I think he also has a point about the critically legitimate thing. Yes, soaps are outrageous and silly in many ways. But having "big time movie star" Franco playing against these other soap actors brings home the point that (1) many of these actors on these shows are just as good as him and (2) are not playing roles that much more outrageous than roles Franco has played in other films.

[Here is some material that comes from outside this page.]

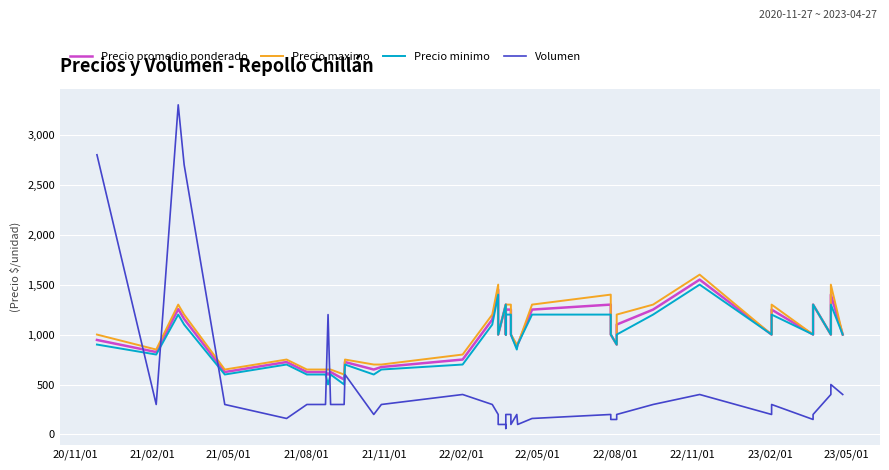

What position from the right is 21/02/01?

39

So yeah, I do think it makes (some) people question whether soaps are less critically legitimate. Of course, other people just think it's a soap so why care.
12/04/09
The clips they have posted on Jezebel, the one above and the one the other day on .tv, all say hey - look at James Franco - he's on a soap and now with the op-ed, he's pulled himself further from the context.
12/04/09
Having read about Franco & that guy, Carter, who takes credit for the whole GH idea, I agree with what you're saying about the meta aspect of his performance. But the reason I have trouble watching him without being aware that he's an out-of-place famous actor is b/c a lot of his scenes are just monumentally bad. They're out of place b/c the other acting - that I thought was horrific when I first tuned in - is better than some of his scenes. I'm sure some of that is they're used to the 1-take pace (and terrible writing), but during a couple of his scenes, I've sat there with the same expression of discomfort that I usually reserve for Michael Scott on the Office.
That said, fuck, he's the best soap opera kisser I've ever seen. So kudos on that, Franco.